Le juge administratif a d’abord rappelé que les faits commis par un fonctionnaire en dehors du service peuvent constituer une faute passible d’une sanction disciplinaire lorsque, eu égard à leur gravité, à la nature des fonctions de l’intéressé et à l’étendue de ses responsabilités, ils ont eu un retentissement sur le service, jeté le discrédit sur la fonction exercée par l’agent ou sur l’administration, ou encore si ces faits sont incompatibles avec la qualité d’agent public. Le fait qu’en l’espèce, l’agent était membre de la police nationale a été sans doute un critère aggravant, tant les obligations de dignité et d’intégrité qui pèsent sur ces agents sont importantes (voir notamment l’article R. 434-12 et suivants du code de la sécurité intérieure).

 

2. Le policier n’avait eu aucune circonstance atténuante en l’espèce

 

La Cour a ensuite qualifié les faits en cause en prenant en considération la circonstance que :

  • si l’agent avait commis pour partie les faits en cause en dehors de l’exercice de ses fonctions, un policier ne doit se départir de sa dignité en aucune circonstance et à aucun moment, que ce soit en service ou en dehors du service, y compris lorsqu’il s’exprime à travers les réseaux de communication électronique sociaux, et doit s’abstenir de tout acte, propos ou comportement de nature à nuire à la considération portée à la police nationale ;
  • tenir des propos racistes et discriminatoires dans une discussion sur un réseau social constitue des manquements caractérisés d’un policier à ses obligations statutaires et déontologiques, et en particulier aux devoirs de dignité, d’intégrité et d’exemplarité ;
  • l’agent en question n’avait eu aucun comportement modérateur ou dissuasif des commentaires comportant des propos violemment racistes, misogynes, antisémites et discriminatoires émis par les autres membres du groupe;
  • et enfin, que le groupe Whatsapp sur lequel s’échangeaient les messages écrits incriminés ait eu un caractère privé et non public et que ces échanges soient intervenus, en partie, en dehors du service n’empêchait pas l’autorité administrative de les prendre en compte pour apprécier le comportement de son agent et son caractère fautif.
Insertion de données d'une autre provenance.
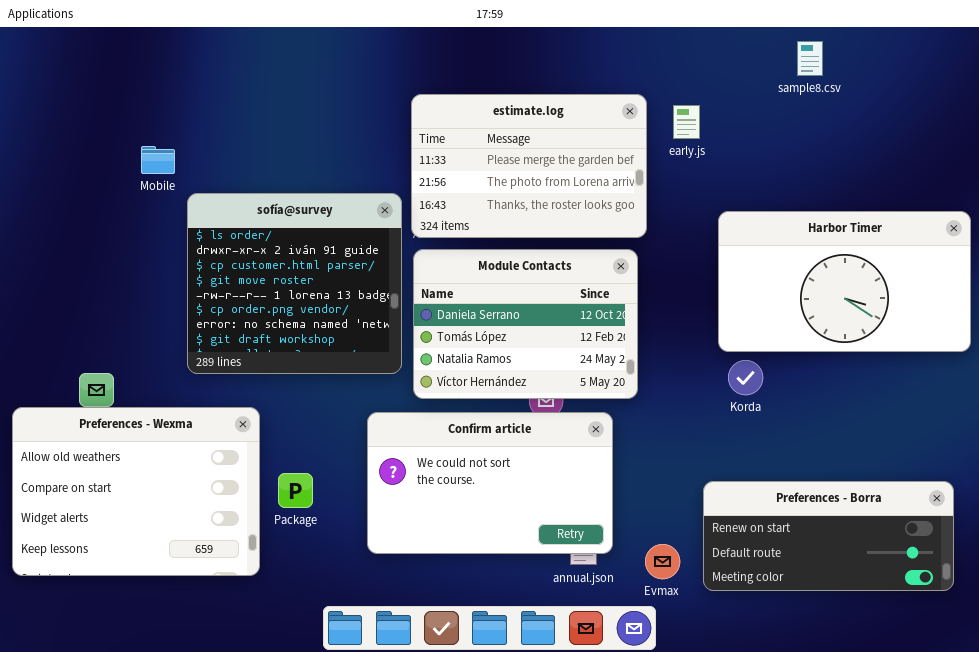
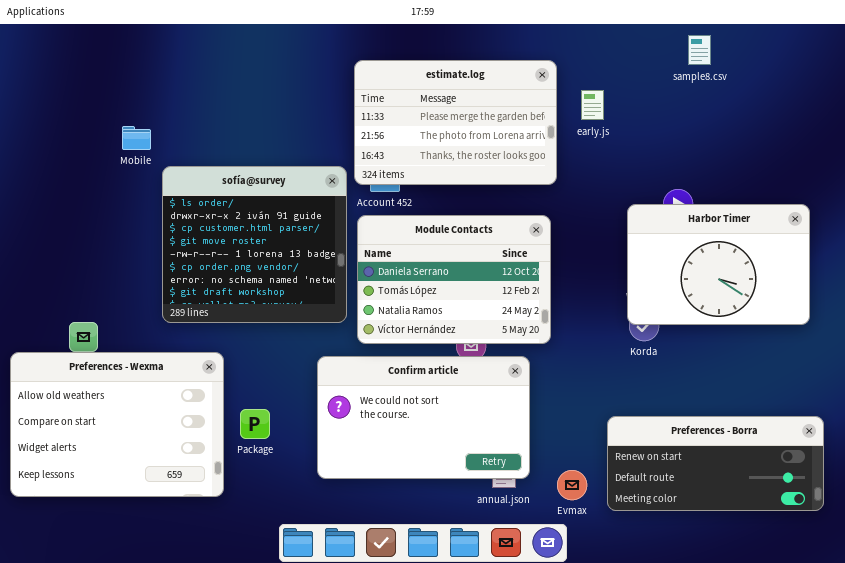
estimate.log: [411,94,647,238] -> [354,60,557,185], moved
Harbor Timer: [718,211,971,352] -> [627,204,810,325], moved, resized

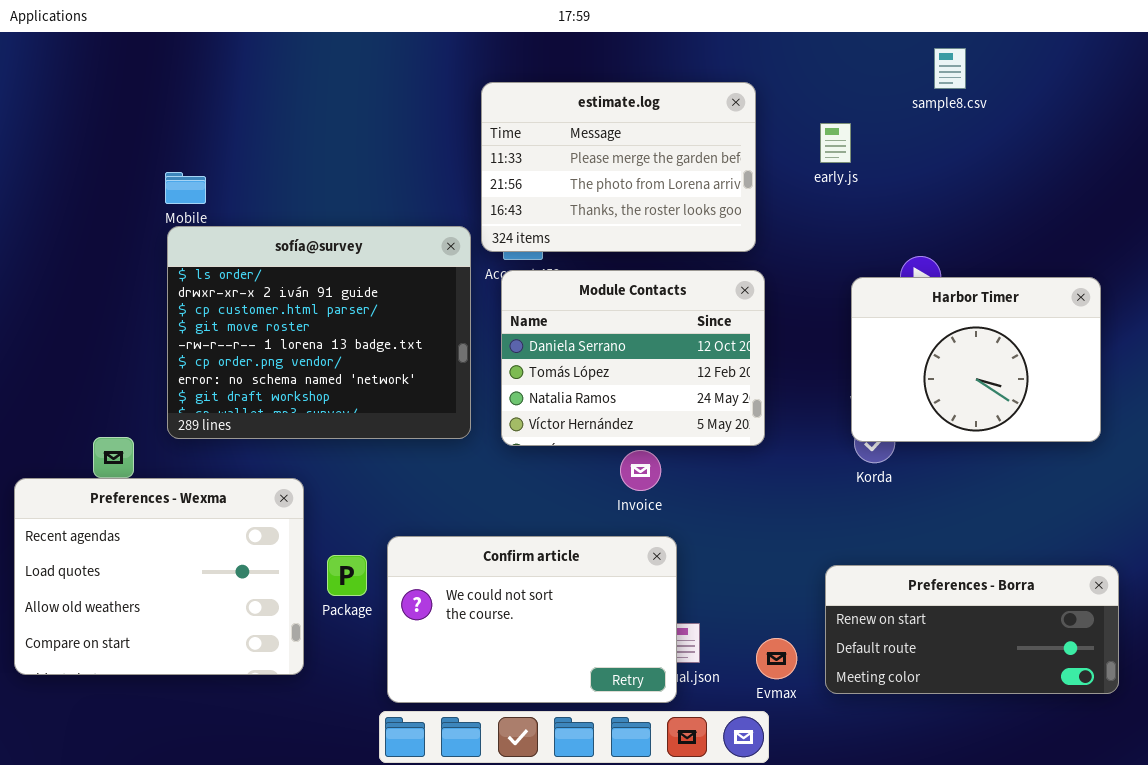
early.js: [581,90,604,120] -> [820,123,851,163], moved
sofía@survey: [162,166,347,323] -> [167,226,471,439], resized
Module Contacts: [357,215,551,344] -> [501,270,765,446], moved
Preferences - Wexma: [10,352,224,497] -> [14,478,304,675], scrolled up 2 rows
Confirm article: [317,356,530,479] -> [387,536,677,703], moved

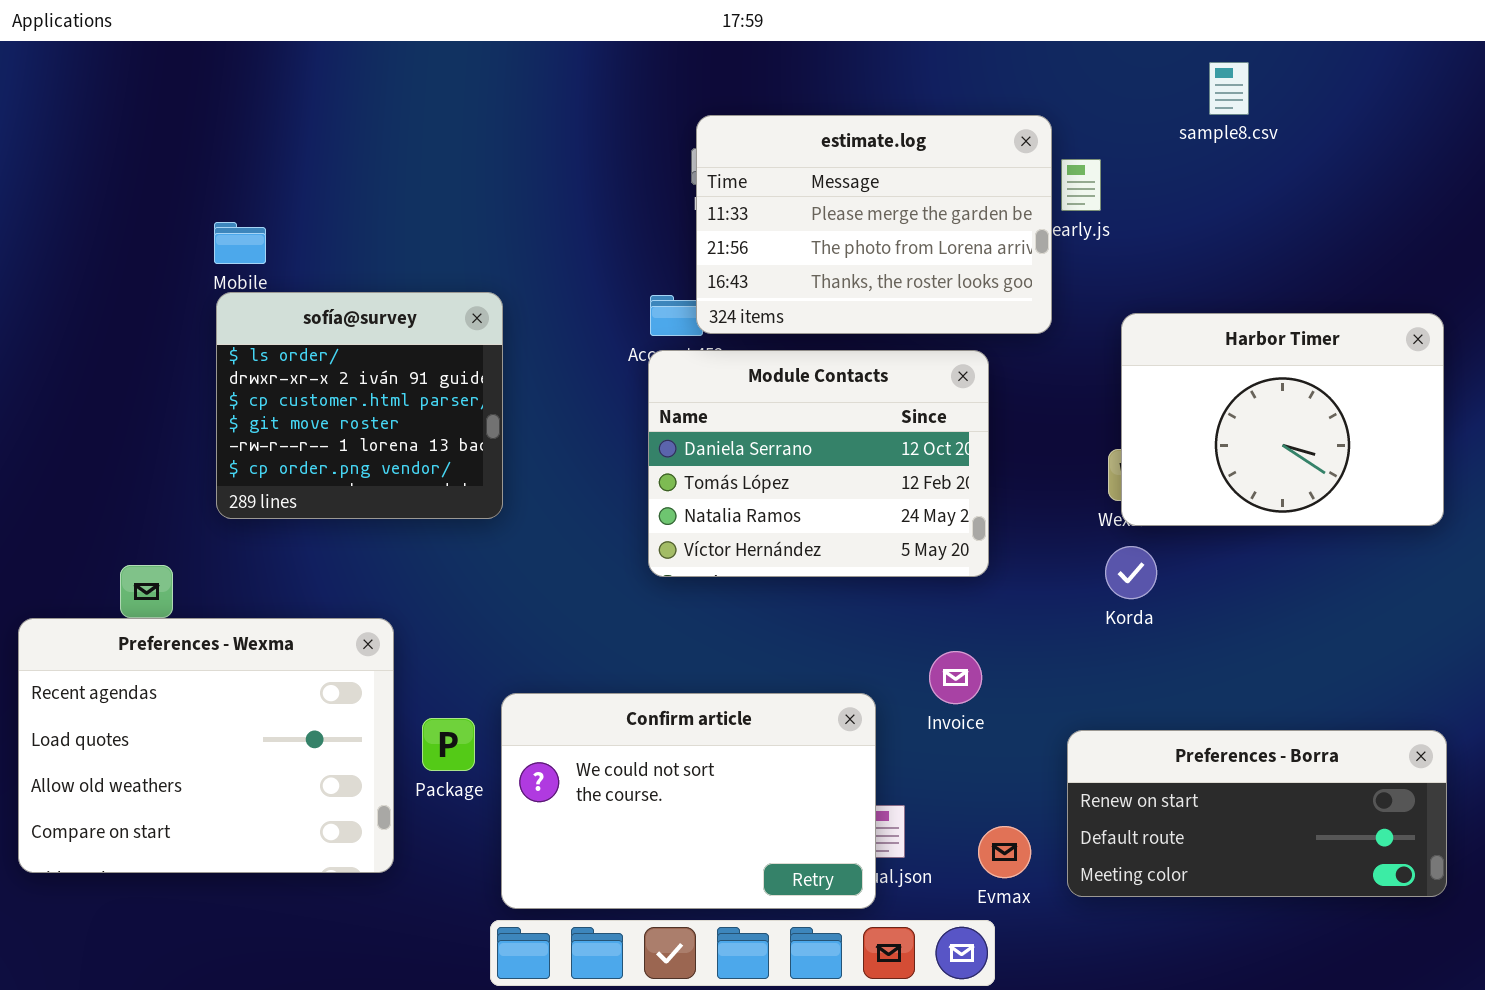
estimate.log: [481,82,756,252] -> [696,115,1052,334], moved
sofía@survey: [167,226,471,439] -> [216,292,503,519], resized
Harbor Timer: [851,277,1101,442] -> [1121,313,1444,526], moved
Invoice: [620,450,661,491] -> [929,651,982,704], moved

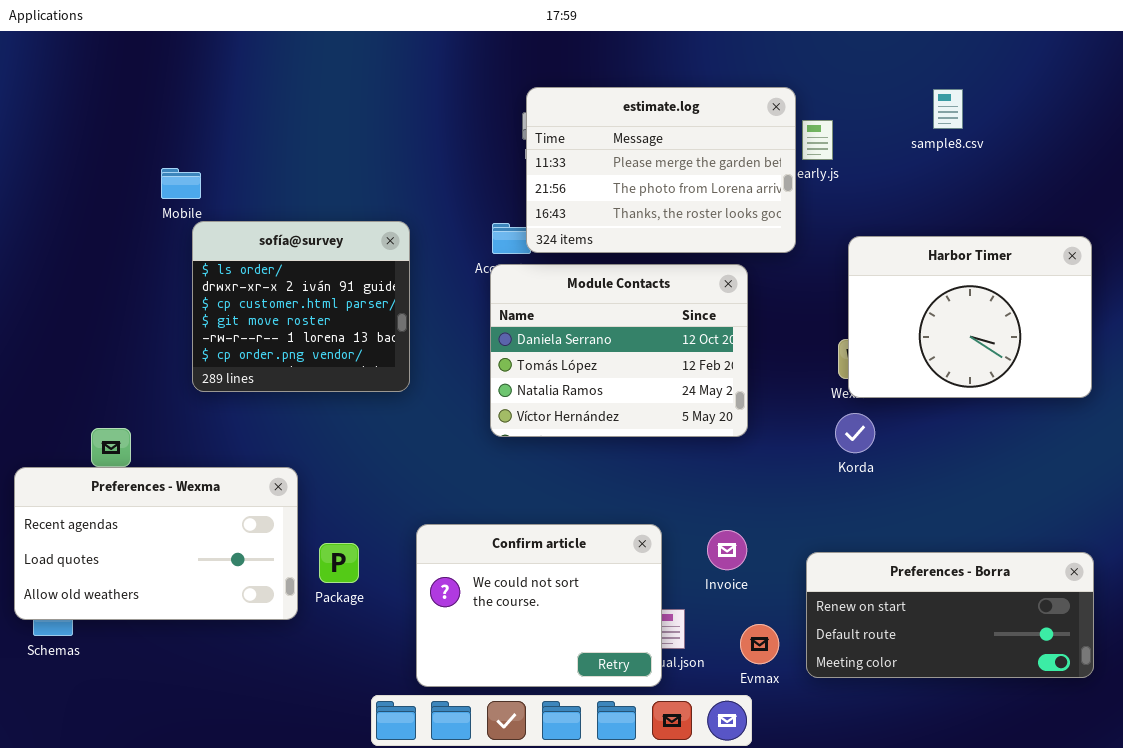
sample8.csv: [1209,62,1249,115] -> [933,89,963,129], moved
sofía@survey: [216,292,503,519] -> [192,221,410,392], moved
Preferences - Wexma: [18,618,394,873] -> [14,467,298,620], resized
Invoice: [929,651,982,704] -> [707,530,747,570], moved
Confirm article: [501,693,876,909] -> [416,524,662,687], resized

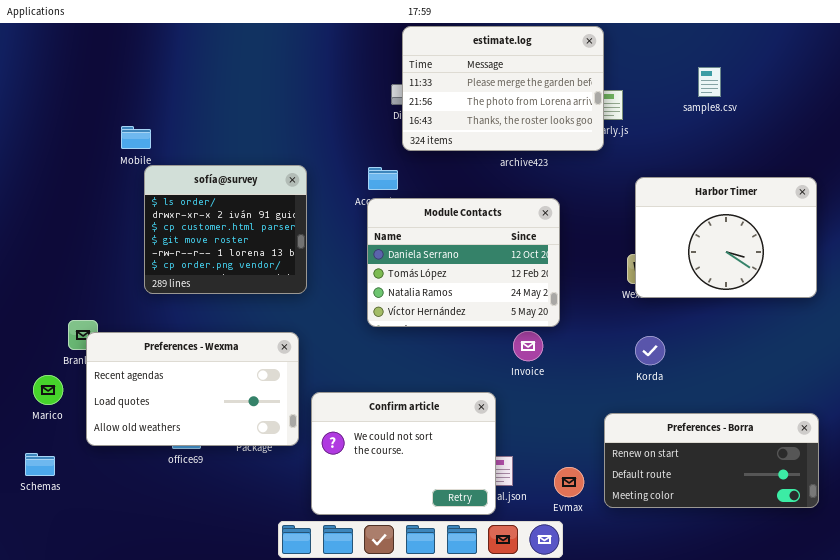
estimate.log: [526,87,796,253] -> [402,26,604,151], moved
Korda: [835,413,875,453] -> [635,336,665,365], moved
Preferences - Wexma: [14,467,298,620] -> [86,332,299,446], moved
Invoice: [707,530,747,570] -> [513,331,543,361], moved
Une circonstance aggravante a également été retenue, celle d’avoir porté une atteinte grave à l’image du service public de la police nationale. Compte tenu de ces manquements, l’agent a – de façon logique – été révoqué.

 

Cette affaire met en lumière le devoir d’exemplarité de tous les agents publics, et pas seulement des policiers. En effet, une sanction disciplinaire pourra etre infligée dès lors que des comportements fautifs peuvent etre qualifiés dans la sphère privée.